Reading passage
_____

So sad to hear of Chris Cornell’s sudden passing recently. I have to say that the news really did knock me sideways which I think was a combination of his death being so unexpected, my love for the music he was such an integral part of with Soundgarden and also that this was a man of a similar age to me who I admired enormously.
Of all those great bands that emerged from the Pacific Northwest in the mid-to-late ‘eighties, Soundgarden have always been one of my absolute favourites. Their music is edgy, thunderously heavy, trippy and full of great hooks, with intelligent and often confrontational lyrics (mainly written by Cornell) and imagery. There is a restlessness about them too, with a great willingness to push boundaries and experiment. Then there is that voice. There is something of great classic rock vocalists like Robert Plant, Roger Daltry and maybe even Ronnie James Dio in his style, but the power and conviction with which Cornell sang suited the angst and punk-edged aggression of Soundgarden’s music perfectly. As he was later to prove, his voice was also equally effective and emotive when the guitars were turned way down.

_____

Supplied material
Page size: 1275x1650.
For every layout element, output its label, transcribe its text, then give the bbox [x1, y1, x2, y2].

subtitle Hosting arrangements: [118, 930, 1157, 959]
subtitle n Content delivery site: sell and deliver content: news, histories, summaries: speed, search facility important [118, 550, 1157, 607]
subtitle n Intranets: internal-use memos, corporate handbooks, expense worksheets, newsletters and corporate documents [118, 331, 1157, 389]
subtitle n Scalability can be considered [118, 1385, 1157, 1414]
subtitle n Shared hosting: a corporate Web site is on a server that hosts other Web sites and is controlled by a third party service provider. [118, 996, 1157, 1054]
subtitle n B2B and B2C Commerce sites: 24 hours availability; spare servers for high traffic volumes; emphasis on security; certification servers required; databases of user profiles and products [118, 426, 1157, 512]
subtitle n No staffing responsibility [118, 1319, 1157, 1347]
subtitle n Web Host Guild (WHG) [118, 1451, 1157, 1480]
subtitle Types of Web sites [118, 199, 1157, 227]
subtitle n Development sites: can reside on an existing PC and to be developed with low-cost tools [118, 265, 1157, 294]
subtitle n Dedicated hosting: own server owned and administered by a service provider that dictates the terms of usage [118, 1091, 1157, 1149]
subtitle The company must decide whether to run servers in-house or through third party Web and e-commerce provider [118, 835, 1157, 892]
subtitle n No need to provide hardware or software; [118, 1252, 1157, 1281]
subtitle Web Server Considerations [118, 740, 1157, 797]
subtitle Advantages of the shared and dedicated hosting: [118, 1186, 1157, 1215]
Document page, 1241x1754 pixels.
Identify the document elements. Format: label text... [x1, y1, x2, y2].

_____

Written task
Extract the full Chris Cornell tribute from above, word for word, with nothing left out or changed. The records are separate material and have no connection to the Chris Cornell tribute.

Result of the task
So sad to hear of Chris Cornell’s sudden passing recently. I have to say that the news really did knock me sideways which I think was a combination of his death being so unexpected, my love for the music he was such an integral part of with Soundgarden and also that this was a man of a similar age to me who I admired enormously.
Of all those great bands that emerged from the Pacific Northwest in the mid-to-late ‘eighties, Soundgarden have always been one of my absolute favourites. Their music is edgy, thunderously heavy, trippy and full of great hooks, with intelligent and often confrontational lyrics (mainly written by Cornell) and imagery. There is a restlessness about them too, with a great willingness to push boundaries and experiment. Then there is that voice. There is something of great classic rock vocalists like Robert Plant, Roger Daltry and maybe even Ronnie James Dio in his style, but the power and conviction with which Cornell sang suited the angst and punk-edged aggression of Soundgarden’s music perfectly. As he was later to prove, his voice was also equally effective and emotive when the guitars were turned way down.